The fund also enabled the department’s Defense Acquisition University in fiscal 2011 to provide 19,000 additional classroom seats for training. It is expected to allow the Pentagon to hire 10,000 new acquisition personnel through fiscal 2015.

GAO was tasked with determining why as much as 61 percent of the fund sat unused for several years running. A 2012 House-Senate conference committee noted that the unspent sums had prompted Congress to cut appropriations by $200 million.

In the report, GAO recommended the undersecretary of Defense for acquisition, technology and logistics and the Pentagon comptroller revise the fund’s guidance to clarify when and how funds should be collected, distributed and used. It said officials should establish key performance metrics so that senior leaders can track how the fund is supporting acquisition goals. And leaders should better align the funding strategy with the department’s strategic human capital plan for the acquisition workforce, it said.

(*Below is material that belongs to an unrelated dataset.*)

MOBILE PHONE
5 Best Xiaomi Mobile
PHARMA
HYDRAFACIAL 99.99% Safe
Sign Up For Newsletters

Pentagon officials agreed with the recommendations after viewing the report in draft, acknowledging a need for improved communication among stakeholders. They promised revised guidance by the end of September.

Beefing up the acquisition workforce has been a high priority at the Office of Management and Budget. Dan Gordon, who until December 2011 was administrator of OMB’s Office of Federal Procurement Policy, testified to a House panel in November that “OMB has given particular attention to skills associated with acquisition planning and contract management. For too long, because of insufficient numbers of contracting professionals, we have focused so much on awarding contracts that we have neglected acquisition planning and contract management.”

Governmentwide, Gordon said, the number of civilian agency contracting professionals grew by 6.5 percent from 2009 to 2010, though the Pentagon’s contracting staff grew by slightly less.